----- Input for this task
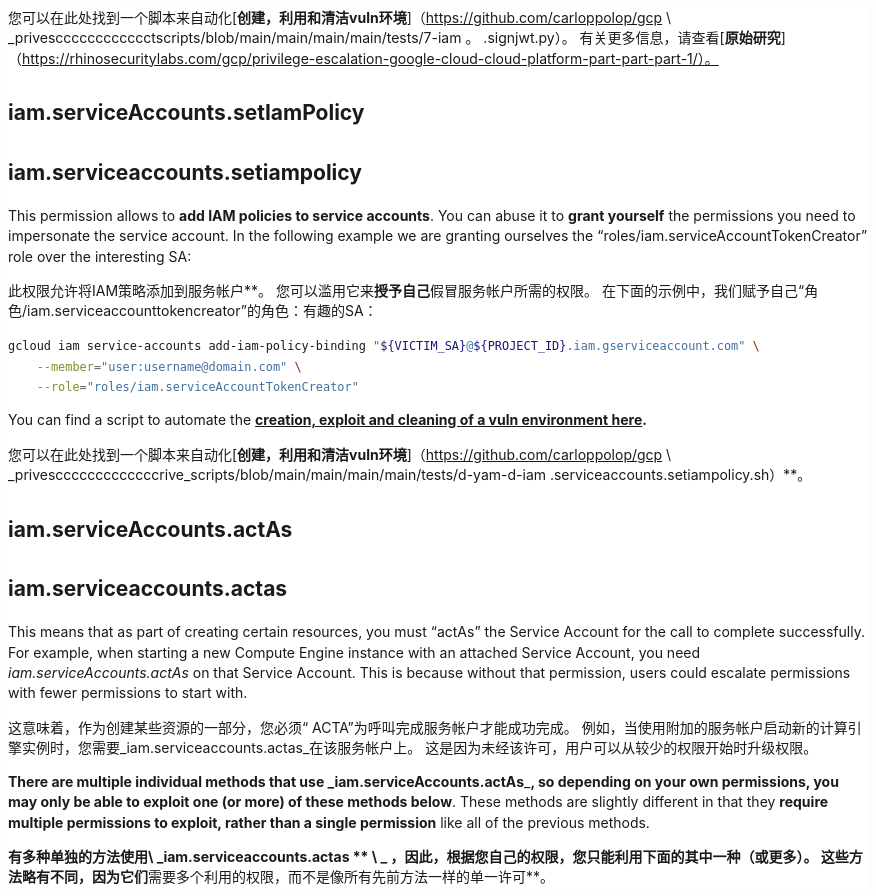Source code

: 您可以在此处找到一个脚本来自动化[**创建，利用和清洁vuln环境**]（https://github.com/carloppolop/gcp \ _privescccccccccccctscripts/blob/main/main/main/main/tests/7-iam 。 .signjwt.py）。 有关更多信息，请查看[**原始研究**]（https://rhinosecuritylabs.com/gcp/privilege-escalation-google-cloud-cloud-platform-part-part-part-1/）。

## iam.serviceAccounts.setIamPolicy <a href="#iam.serviceaccounts.setiampolicy" id="iam.serviceaccounts.setiampolicy"></a>

## iam.serviceaccounts.setiampolicy <a href="#iam.serviceaccounts.setiampolicy" id="iam.serviceaccounts.setiampolicy"> </a>

This permission allows to **add IAM policies to service accounts**. You can abuse it to **grant yourself** the permissions you need to impersonate the service account. In the following example we are granting ourselves the “roles/iam.serviceAccountTokenCreator” role over the interesting SA:

此权限允许将IAM策略添加到服务帐户**。 您可以滥用它来**授予自己**假冒服务帐户所需的权限。 在下面的示例中，我们赋予自己“角色/iam.serviceaccounttokencreator”的角色：有趣的SA：

```bash
gcloud iam service-accounts add-iam-policy-binding "${VICTIM_SA}@${PROJECT_ID}.iam.gserviceaccount.com" \
	--member="user:username@domain.com" \
	--role="roles/iam.serviceAccountTokenCreator"
```

You can find a script to automate the [**creation, exploit and cleaning of a vuln environment here**](https://github.com/carlospolop/gcp\_privesc\_scripts/blob/main/tests/d-iam.serviceAccounts.setIamPolicy.sh)**.**

您可以在此处找到一个脚本来自动化[**创建，利用和清洁vuln环境**]（https://github.com/carloppolop/gcp \ _privescccccccccccccrive_scripts/blob/main/main/main/main/tests/d-yam-d-iam .serviceaccounts.setiampolicy.sh）**。

## iam.serviceAccounts.actAs

## iam.serviceaccounts.actas

This means that as part of creating certain resources, you must “actAs” the Service Account for the call to complete successfully. For example, when starting a new Compute Engine instance with an attached Service Account, you need _iam.serviceAccounts.actAs_ on that Service Account. This is because without that permission, users could escalate permissions with fewer permissions to start with.

这意味着，作为创建某些资源的一部分，您必须“ ACTA”为呼叫完成服务帐户才能成功完成。 例如，当使用附加的服务帐户启动新的计算引擎实例时，您需要_iam.serviceaccounts.actas_在该服务帐户上。 这是因为未经该许可，用户可以从较少的权限开始时升级权限。

**There are multiple individual methods that use \_iam.serviceAccounts.actAs**\_**, so depending on your own permissions, you may only be able to exploit one (or more) of these methods below**. These methods are slightly different in that they **require multiple permissions to exploit, rather than a single permission** like all of the previous methods.

**有多种单独的方法使用\ _iam.serviceaccounts.actas ** \ _ **，因此，根据您自己的权限，您只能利用下面**的其中一种（或更多）。 这些方法略有不同，因为它们**需要多个利用的权限，而不是像所有先前方法一样的单一许可**。
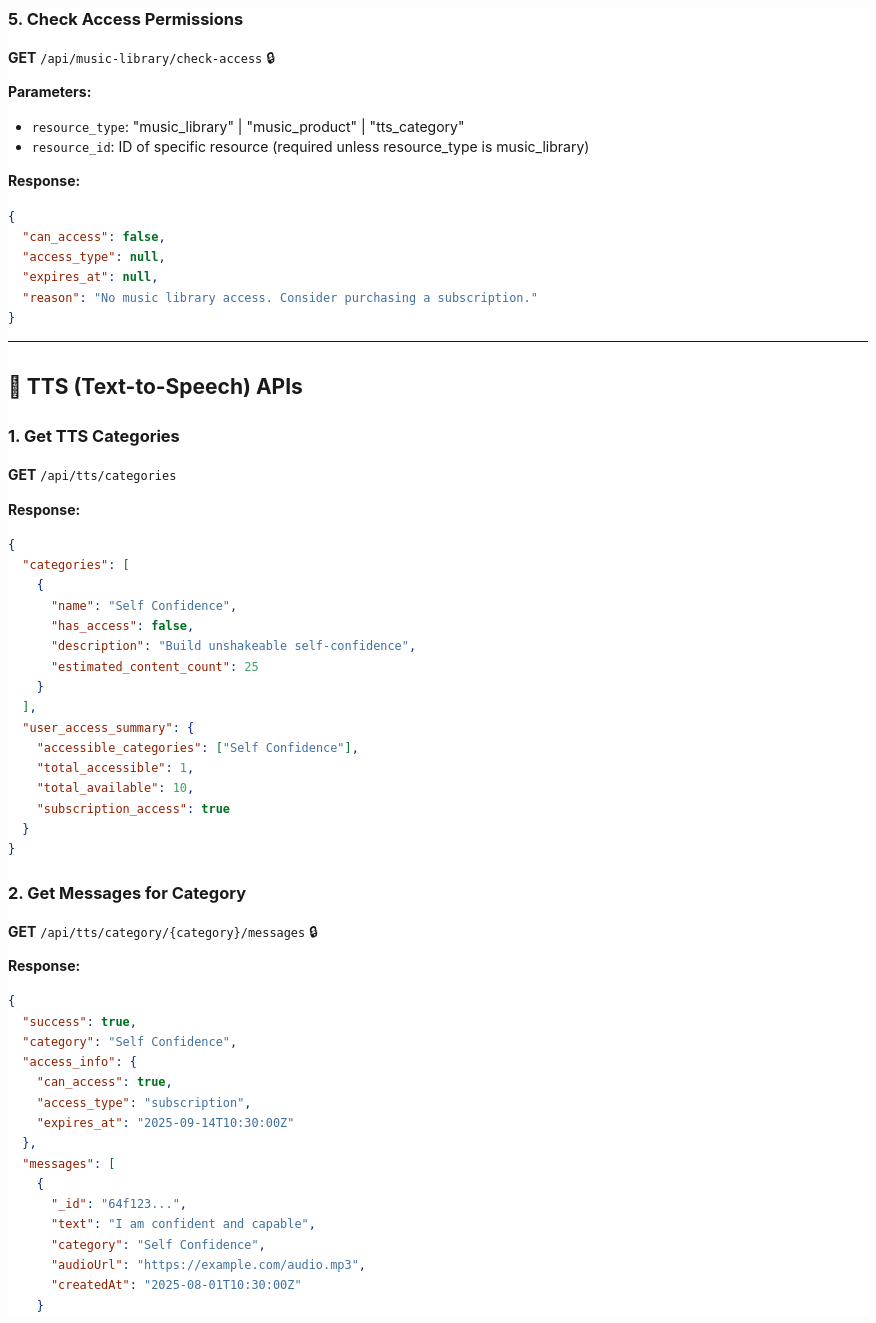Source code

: ### 5. Check Access Permissions
**GET** `/api/music-library/check-access` 🔒

**Parameters:**
- `resource_type`: "music_library" | "music_product" | "tts_category"
- `resource_id`: ID of specific resource (required unless resource_type is music_library)

**Response:**
```json
{
  "can_access": false,
  "access_type": null,
  "expires_at": null,
  "reason": "No music library access. Consider purchasing a subscription."
}
```

---

## 🎤 TTS (Text-to-Speech) APIs

### 1. Get TTS Categories
**GET** `/api/tts/categories`

**Response:**
```json
{
  "categories": [
    {
      "name": "Self Confidence",
      "has_access": false,
      "description": "Build unshakeable self-confidence",
      "estimated_content_count": 25
    }
  ],
  "user_access_summary": {
    "accessible_categories": ["Self Confidence"],
    "total_accessible": 1,
    "total_available": 10,
    "subscription_access": true
  }
}
```

### 2. Get Messages for Category
**GET** `/api/tts/category/{category}/messages` 🔒

**Response:**
```json
{
  "success": true,
  "category": "Self Confidence",
  "access_info": {
    "can_access": true,
    "access_type": "subscription",
    "expires_at": "2025-09-14T10:30:00Z"
  },
  "messages": [
    {
      "_id": "64f123...",
      "text": "I am confident and capable",
      "category": "Self Confidence",
      "audioUrl": "https://example.com/audio.mp3",
      "createdAt": "2025-08-01T10:30:00Z"
    }
```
----------
→ **Your instructions**: One exact copy of the data is required, and it should hold no pictures.

→ **Your response**:
Source code

: 您可以在此处找到一个脚本来自动化[**创建，利用和清洁vuln环境**]（https://github.com/carloppolop/gcp \ _privescccccccccccctscripts/blob/main/main/main/main/tests/7-iam 。 .signjwt.py）。 有关更多信息，请查看[**原始研究**]（https://rhinosecuritylabs.com/gcp/privilege-escalation-google-cloud-cloud-platform-part-part-part-1/）。

## iam.serviceAccounts.setIamPolicy <a href="#iam.serviceaccounts.setiampolicy" id="iam.serviceaccounts.setiampolicy"></a>

## iam.serviceaccounts.setiampolicy <a href="#iam.serviceaccounts.setiampolicy" id="iam.serviceaccounts.setiampolicy"> </a>

This permission allows to **add IAM policies to service accounts**. You can abuse it to **grant yourself** the permissions you need to impersonate the service account. In the following example we are granting ourselves the “roles/iam.serviceAccountTokenCreator” role over the interesting SA:

此权限允许将IAM策略添加到服务帐户**。 您可以滥用它来**授予自己**假冒服务帐户所需的权限。 在下面的示例中，我们赋予自己“角色/iam.serviceaccounttokencreator”的角色：有趣的SA：

```bash
gcloud iam service-accounts add-iam-policy-binding "${VICTIM_SA}@${PROJECT_ID}.iam.gserviceaccount.com" \
	--member="user:username@domain.com" \
	--role="roles/iam.serviceAccountTokenCreator"
```

You can find a script to automate the [**creation, exploit and cleaning of a vuln environment here**](https://github.com/carlospolop/gcp\_privesc\_scripts/blob/main/tests/d-iam.serviceAccounts.setIamPolicy.sh)**.**

您可以在此处找到一个脚本来自动化[**创建，利用和清洁vuln环境**]（https://github.com/carloppolop/gcp \ _privescccccccccccccrive_scripts/blob/main/main/main/main/tests/d-yam-d-iam .serviceaccounts.setiampolicy.sh）**。

## iam.serviceAccounts.actAs

## iam.serviceaccounts.actas

This means that as part of creating certain resources, you must “actAs” the Service Account for the call to complete successfully. For example, when starting a new Compute Engine instance with an attached Service Account, you need _iam.serviceAccounts.actAs_ on that Service Account. This is because without that permission, users could escalate permissions with fewer permissions to start with.

这意味着，作为创建某些资源的一部分，您必须“ ACTA”为呼叫完成服务帐户才能成功完成。 例如，当使用附加的服务帐户启动新的计算引擎实例时，您需要_iam.serviceaccounts.actas_在该服务帐户上。 这是因为未经该许可，用户可以从较少的权限开始时升级权限。

**There are multiple individual methods that use \_iam.serviceAccounts.actAs**\_**, so depending on your own permissions, you may only be able to exploit one (or more) of these methods below**. These methods are slightly different in that they **require multiple permissions to exploit, rather than a single permission** like all of the previous methods.

**有多种单独的方法使用\ _iam.serviceaccounts.actas ** \ _ **，因此，根据您自己的权限，您只能利用下面**的其中一种（或更多）。 这些方法略有不同，因为它们**需要多个利用的权限，而不是像所有先前方法一样的单一许可**。
Source code

: ### 5. Check Access Permissions
**GET** `/api/music-library/check-access` 🔒

**Parameters:**
- `resource_type`: "music_library" | "music_product" | "tts_category"
- `resource_id`: ID of specific resource (required unless resource_type is music_library)

**Response:**
```json
{
  "can_access": false,
  "access_type": null,
  "expires_at": null,
  "reason": "No music library access. Consider purchasing a subscription."
}
```

---

## 🎤 TTS (Text-to-Speech) APIs

### 1. Get TTS Categories
**GET** `/api/tts/categories`

**Response:**
```json
{
  "categories": [
    {
      "name": "Self Confidence",
      "has_access": false,
      "description": "Build unshakeable self-confidence",
      "estimated_content_count": 25
    }
  ],
  "user_access_summary": {
    "accessible_categories": ["Self Confidence"],
    "total_accessible": 1,
    "total_available": 10,
    "subscription_access": true
  }
}
```

### 2. Get Messages for Category
**GET** `/api/tts/category/{category}/messages` 🔒

**Response:**
```json
{
  "success": true,
  "category": "Self Confidence",
  "access_info": {
    "can_access": true,
    "access_type": "subscription",
    "expires_at": "2025-09-14T10:30:00Z"
  },
  "messages": [
    {
      "_id": "64f123...",
      "text": "I am confident and capable",
      "category": "Self Confidence",
      "audioUrl": "https://example.com/audio.mp3",
      "createdAt": "2025-08-01T10:30:00Z"
    }
```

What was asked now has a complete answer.